Regarder l'océan est une expérience de saisie du monde intéressante. C'est une alliance de découpage et de recomposition d'un espace réemboïté en trois dimensions fondamentales, qui résument la matière possible du monde, l'air, l'eau, la terre. Le quatrième sommet de ce carré chimérique, imparfait, ouvert au vide, se niche au centre de l’œil de l'observateur, confronté à l'interpénétration de trois infinis aux contours par définition mal définis.
Balzac, en trente pages, résume la beauté de cette expérience de l'univers avec un lyrisme qui ne lui est pas si fréquent que ça au cours de la Comédie.
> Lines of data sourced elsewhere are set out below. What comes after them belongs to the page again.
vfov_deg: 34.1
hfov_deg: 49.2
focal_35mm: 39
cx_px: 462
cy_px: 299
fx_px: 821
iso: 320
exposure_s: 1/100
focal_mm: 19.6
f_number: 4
Il superpose à cette tripartition du bord du monde que constitue l'océan une triple tragédie en miniature agitant un fils, une mère et son père, Cambremer, le reclus maudit condamné à contempler éternellement le rivage, pour un crime commis contre cette eau dont il a usé avec un hybris annoncé par son nom.
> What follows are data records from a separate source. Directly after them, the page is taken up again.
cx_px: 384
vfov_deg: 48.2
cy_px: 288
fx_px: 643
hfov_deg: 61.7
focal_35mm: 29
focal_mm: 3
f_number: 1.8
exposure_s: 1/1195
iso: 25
À la fin, l'ironie terrible de l'écrivain chrétien qui achève son petit récit noir sur la description hantée de l'extraction du sel dans les marais de Bretagne, comme pour priver définitivement la terre de ce que l'humanité contenue en elle est censée sauver.
Beau, terrible, efficace, suggestif. Excessivement détonant dans le corpus. Etrangement mineur, méconnu, et directement vers la cime de mon Olympe personnel du gars.